▶ WHAT THIS TASK INVOLVES:
The answer must be an exact copy of the records, with every picture left out.

· · ·

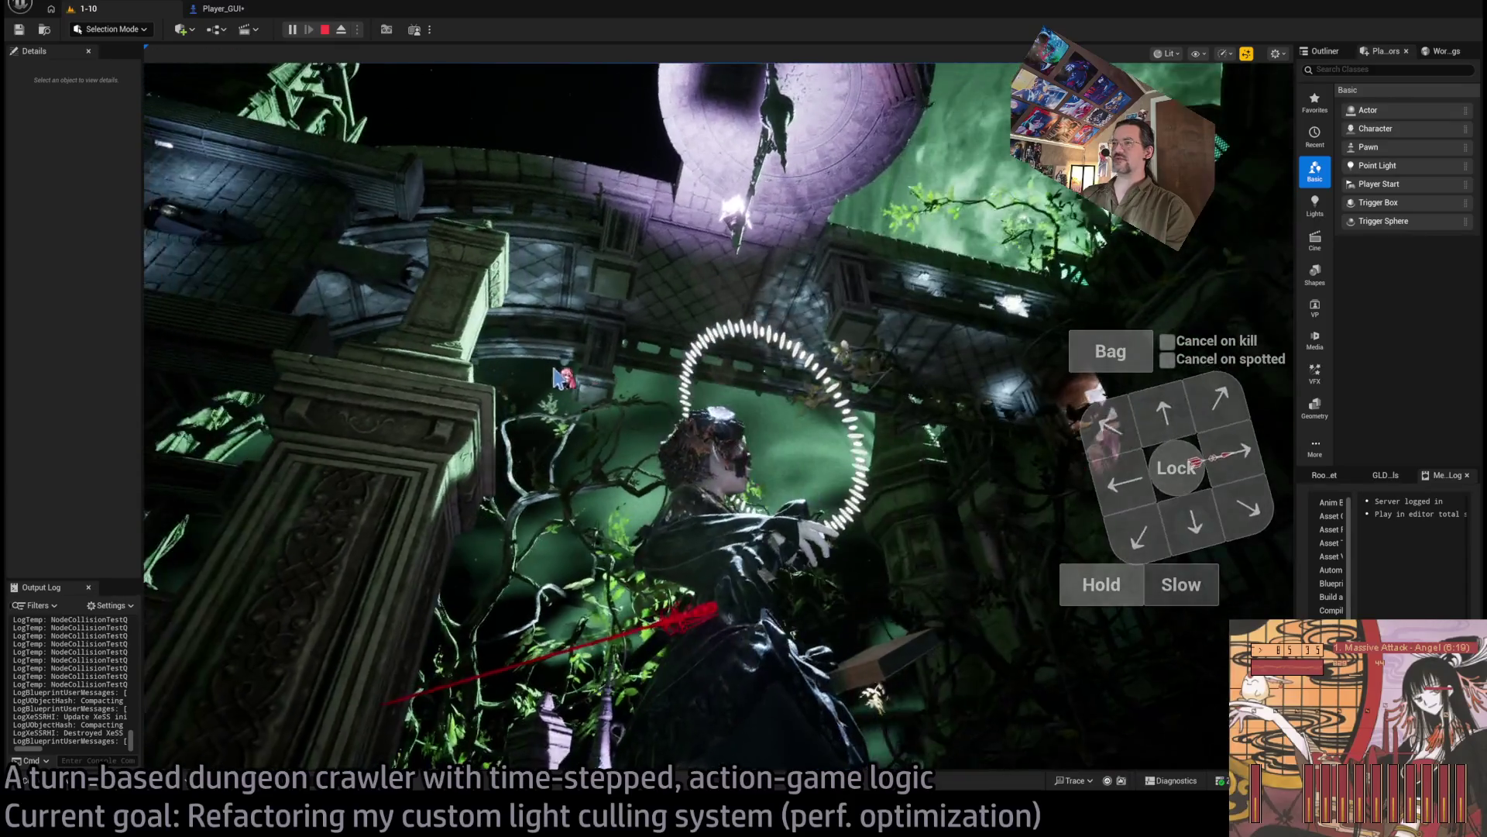
{"action": "left_click", "coordinate": [325, 29]}
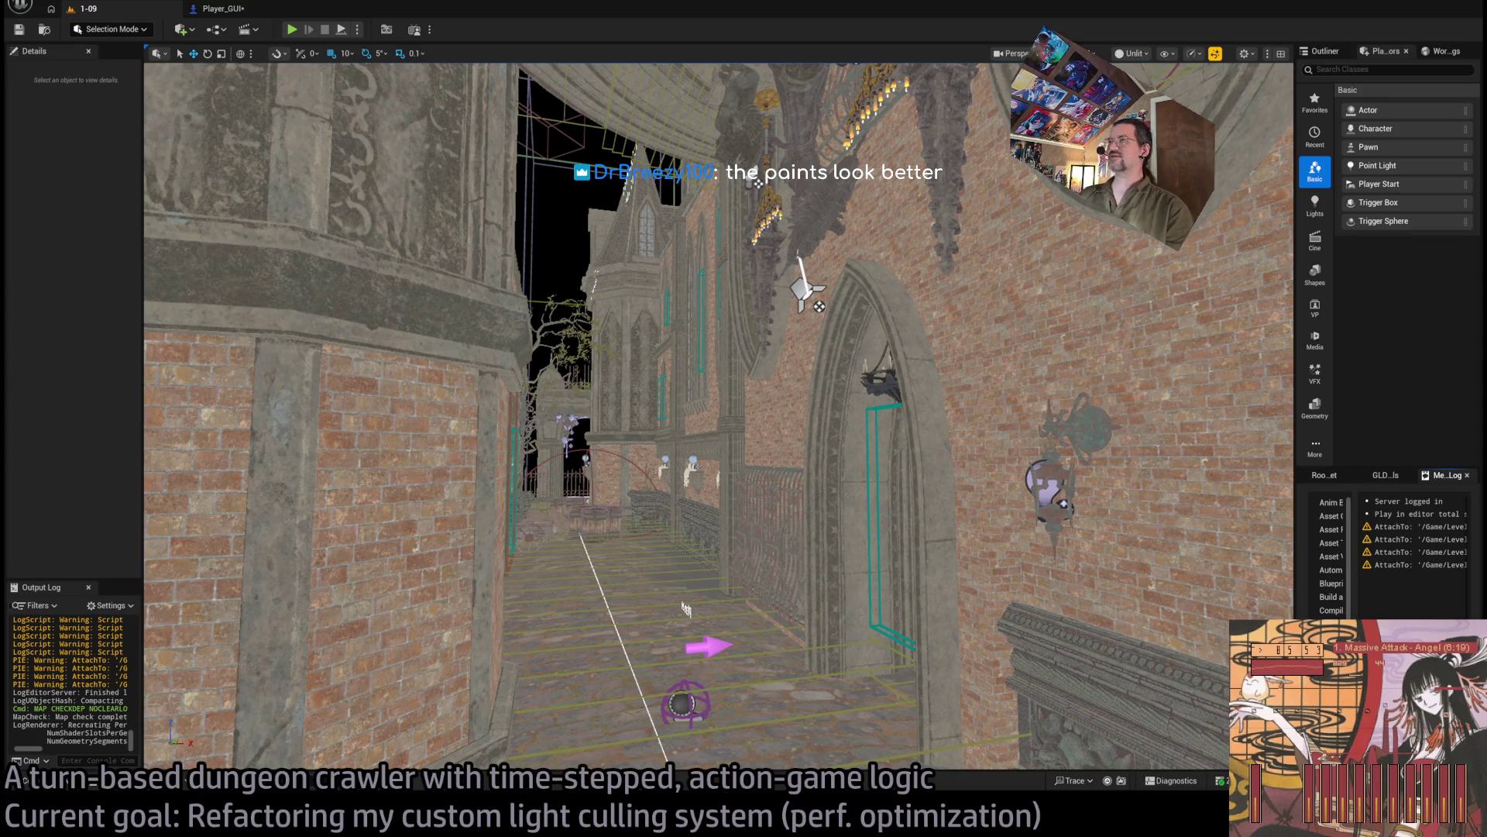
Step: Move the level 1-09 view forward along the brick corridor, then return to LightVisibilityController.cpp in Rider
{"action": "mouse_move", "coordinate": [685, 609]}
{"action": "left_mouse_down"}
{"action": "mouse_move", "coordinate": [794, 551]}
{"action": "mouse_move", "coordinate": [811, 581]}
{"action": "left_mouse_up"}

· · ·

▶ RESPONSE:
{"action": "left_click", "coordinate": [325, 29]}
Step: Move the level 1-09 view forward along the brick corridor, then return to LightVisibilityController.cpp in Rider
{"action": "mouse_move", "coordinate": [685, 609]}
{"action": "left_mouse_down"}
{"action": "mouse_move", "coordinate": [794, 551]}
{"action": "mouse_move", "coordinate": [811, 581]}
{"action": "left_mouse_up"}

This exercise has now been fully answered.